OK, to be clear, if you want your problem to be complete, you need to specify
your hand: AKs
villain's range: for instance you think he plays all pocket pairs the same, i.e. 22AA
villain's calling range if you shove: you said AA, KK, sets, let's say 44,88,JJ on the J84 board zach suggested
that allows us to compute the range he folds. with the above assumptions that's 22,33,55,66,77,99,TT,QQ.

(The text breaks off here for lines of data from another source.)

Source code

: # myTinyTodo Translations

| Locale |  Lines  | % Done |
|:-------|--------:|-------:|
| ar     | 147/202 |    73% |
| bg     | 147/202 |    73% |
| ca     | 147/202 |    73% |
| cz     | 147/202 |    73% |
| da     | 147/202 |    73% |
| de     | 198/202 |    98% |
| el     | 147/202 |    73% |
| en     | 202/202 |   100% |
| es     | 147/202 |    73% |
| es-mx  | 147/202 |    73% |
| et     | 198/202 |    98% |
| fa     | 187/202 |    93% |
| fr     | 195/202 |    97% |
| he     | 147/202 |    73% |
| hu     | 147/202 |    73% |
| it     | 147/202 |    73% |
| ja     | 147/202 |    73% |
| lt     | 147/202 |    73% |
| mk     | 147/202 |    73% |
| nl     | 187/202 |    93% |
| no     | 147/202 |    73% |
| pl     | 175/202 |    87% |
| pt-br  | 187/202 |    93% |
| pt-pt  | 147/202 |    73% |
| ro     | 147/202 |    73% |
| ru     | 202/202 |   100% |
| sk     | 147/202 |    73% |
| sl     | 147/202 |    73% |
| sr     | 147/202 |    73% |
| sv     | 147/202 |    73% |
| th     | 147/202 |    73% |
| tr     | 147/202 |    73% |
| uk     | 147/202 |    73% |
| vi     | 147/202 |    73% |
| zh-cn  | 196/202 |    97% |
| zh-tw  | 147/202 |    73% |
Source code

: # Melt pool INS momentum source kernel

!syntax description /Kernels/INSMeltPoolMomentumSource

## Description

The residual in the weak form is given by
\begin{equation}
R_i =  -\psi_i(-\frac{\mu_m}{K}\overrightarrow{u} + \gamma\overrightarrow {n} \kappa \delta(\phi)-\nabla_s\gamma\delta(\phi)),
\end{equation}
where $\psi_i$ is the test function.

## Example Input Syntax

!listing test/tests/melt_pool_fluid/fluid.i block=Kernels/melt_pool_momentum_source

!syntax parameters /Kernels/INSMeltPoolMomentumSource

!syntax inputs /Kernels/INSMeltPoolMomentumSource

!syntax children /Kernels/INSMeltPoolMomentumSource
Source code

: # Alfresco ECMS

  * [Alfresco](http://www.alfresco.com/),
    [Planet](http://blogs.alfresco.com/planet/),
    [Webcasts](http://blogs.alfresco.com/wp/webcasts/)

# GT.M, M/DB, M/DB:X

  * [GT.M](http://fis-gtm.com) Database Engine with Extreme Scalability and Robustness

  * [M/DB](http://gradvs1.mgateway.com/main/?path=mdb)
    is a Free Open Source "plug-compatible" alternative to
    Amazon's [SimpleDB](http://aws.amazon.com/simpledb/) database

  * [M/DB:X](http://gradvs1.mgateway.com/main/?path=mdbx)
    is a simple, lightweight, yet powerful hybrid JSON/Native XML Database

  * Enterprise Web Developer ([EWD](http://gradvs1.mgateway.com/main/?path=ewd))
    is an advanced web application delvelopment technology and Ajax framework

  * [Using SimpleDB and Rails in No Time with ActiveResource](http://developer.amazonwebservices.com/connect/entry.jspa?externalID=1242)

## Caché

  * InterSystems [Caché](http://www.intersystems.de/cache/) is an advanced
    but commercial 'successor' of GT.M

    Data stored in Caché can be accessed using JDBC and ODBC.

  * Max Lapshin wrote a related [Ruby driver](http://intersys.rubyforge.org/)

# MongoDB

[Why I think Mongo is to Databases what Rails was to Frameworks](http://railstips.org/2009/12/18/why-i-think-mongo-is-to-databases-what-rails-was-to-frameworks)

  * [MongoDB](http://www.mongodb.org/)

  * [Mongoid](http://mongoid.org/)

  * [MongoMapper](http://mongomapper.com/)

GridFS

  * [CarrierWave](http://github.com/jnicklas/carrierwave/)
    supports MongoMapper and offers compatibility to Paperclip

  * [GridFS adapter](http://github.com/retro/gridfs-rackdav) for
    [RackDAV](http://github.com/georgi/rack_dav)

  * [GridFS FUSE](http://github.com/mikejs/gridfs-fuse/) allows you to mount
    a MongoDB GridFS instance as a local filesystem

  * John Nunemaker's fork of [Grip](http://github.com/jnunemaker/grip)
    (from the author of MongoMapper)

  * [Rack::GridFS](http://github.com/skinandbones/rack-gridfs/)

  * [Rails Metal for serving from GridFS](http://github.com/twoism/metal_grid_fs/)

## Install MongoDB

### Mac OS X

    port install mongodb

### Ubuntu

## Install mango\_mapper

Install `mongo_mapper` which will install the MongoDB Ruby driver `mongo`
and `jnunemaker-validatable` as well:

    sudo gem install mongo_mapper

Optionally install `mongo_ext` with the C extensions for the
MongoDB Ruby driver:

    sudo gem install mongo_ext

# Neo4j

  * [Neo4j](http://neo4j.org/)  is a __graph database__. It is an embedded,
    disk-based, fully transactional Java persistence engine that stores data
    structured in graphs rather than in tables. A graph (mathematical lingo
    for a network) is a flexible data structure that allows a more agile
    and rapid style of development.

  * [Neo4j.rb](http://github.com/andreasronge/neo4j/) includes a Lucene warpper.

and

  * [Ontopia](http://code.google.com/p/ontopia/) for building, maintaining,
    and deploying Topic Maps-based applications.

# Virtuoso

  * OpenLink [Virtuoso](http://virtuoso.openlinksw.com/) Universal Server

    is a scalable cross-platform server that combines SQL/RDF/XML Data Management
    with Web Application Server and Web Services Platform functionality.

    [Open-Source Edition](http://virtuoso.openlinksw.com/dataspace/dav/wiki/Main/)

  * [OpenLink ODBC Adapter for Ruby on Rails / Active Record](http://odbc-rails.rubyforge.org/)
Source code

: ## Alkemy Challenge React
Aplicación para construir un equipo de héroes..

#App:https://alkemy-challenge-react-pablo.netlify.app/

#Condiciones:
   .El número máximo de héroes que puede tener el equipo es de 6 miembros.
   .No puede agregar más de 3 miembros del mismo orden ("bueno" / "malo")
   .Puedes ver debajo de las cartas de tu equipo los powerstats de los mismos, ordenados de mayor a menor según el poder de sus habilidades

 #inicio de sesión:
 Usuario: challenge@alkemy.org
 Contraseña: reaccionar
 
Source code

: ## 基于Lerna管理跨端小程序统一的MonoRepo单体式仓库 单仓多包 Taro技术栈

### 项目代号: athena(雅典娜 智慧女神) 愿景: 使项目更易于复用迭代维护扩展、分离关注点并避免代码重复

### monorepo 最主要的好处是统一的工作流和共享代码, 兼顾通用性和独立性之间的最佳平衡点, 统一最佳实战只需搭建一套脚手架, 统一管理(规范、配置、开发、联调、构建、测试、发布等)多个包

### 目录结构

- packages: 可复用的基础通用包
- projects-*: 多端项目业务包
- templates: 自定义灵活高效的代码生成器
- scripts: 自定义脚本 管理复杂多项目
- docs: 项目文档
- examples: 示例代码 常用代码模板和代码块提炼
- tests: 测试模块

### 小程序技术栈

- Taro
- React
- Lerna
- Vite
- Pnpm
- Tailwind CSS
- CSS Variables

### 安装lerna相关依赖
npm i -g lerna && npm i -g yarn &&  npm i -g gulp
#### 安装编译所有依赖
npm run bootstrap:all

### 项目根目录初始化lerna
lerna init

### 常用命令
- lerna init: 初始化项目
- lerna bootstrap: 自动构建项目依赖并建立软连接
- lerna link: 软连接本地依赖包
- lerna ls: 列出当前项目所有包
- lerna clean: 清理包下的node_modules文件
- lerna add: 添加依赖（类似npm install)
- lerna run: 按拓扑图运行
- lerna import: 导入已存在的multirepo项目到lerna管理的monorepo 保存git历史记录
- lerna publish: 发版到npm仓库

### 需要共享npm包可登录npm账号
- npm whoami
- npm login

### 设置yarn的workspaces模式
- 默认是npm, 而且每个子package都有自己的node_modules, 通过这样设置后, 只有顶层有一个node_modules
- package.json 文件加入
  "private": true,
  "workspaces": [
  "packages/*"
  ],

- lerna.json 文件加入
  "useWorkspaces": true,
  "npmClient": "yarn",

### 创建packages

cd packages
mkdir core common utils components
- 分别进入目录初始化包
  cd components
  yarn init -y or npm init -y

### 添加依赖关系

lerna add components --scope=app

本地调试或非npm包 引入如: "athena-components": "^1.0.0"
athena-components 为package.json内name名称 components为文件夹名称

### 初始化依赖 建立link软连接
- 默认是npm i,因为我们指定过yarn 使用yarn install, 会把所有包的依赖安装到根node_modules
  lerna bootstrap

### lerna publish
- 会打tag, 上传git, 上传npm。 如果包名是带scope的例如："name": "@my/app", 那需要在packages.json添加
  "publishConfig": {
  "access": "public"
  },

Then we can figure your equity against the range he calls with:
Board: Js 8s 4d
equity win tie pots won pots tied
Hand 0: 32.182% 32.18% 00.00% 4779 0.00 { AsKs }
Hand 1: 67.818% 67.82% 00.00% 10071 0.00 { KK+, JJ, 88, 44 }
We can also figure out the equity against the range he folds:
Board: Js 8s 4d
equity win tie pots won pots tied
Hand 0: 54.413% 54.41% 00.00% 25857 0.00 { AsKs }
Hand 1: 45.587% 45.59% 00.00% 21663 0.00 { QQ, TT99, 7755, 3322 }
We also need to figure the size of both ranges. In this case, there are 48 combos in the range he folds and 15 combos in the range he calls with.
Then we need to know the amount in the pot, let's say A, and the amount left in the effective stack, let's say B.
Your EV when folding is B
Your EV when shoving is A+B when villain folds 48/(48+15) = 76% of the time, and 0.32x(A+2B) when he calls 15/(48+15) = 24% of the time, so in total, your EV when shoving is 0.76x(A+B) + 0.24x0.32x(A+2B) = 0.837 x A + 0.914 x B.
Therefore, shoving is better than folding when 0.837 x A + 0.914 x B > B , i.e. B < 10 x A, i.e. shoving is good practically unless is a huge overbet. Of course we get this result because we started with a large range for villain, which means we get a ton of fold equity. We would need to make this computation for a more realistic range for villain.
Computing the EV of calling is is significantly harder as we need to decide what kind of action we take on a blank turn and what kind of action we take on a turn that gives us the flush.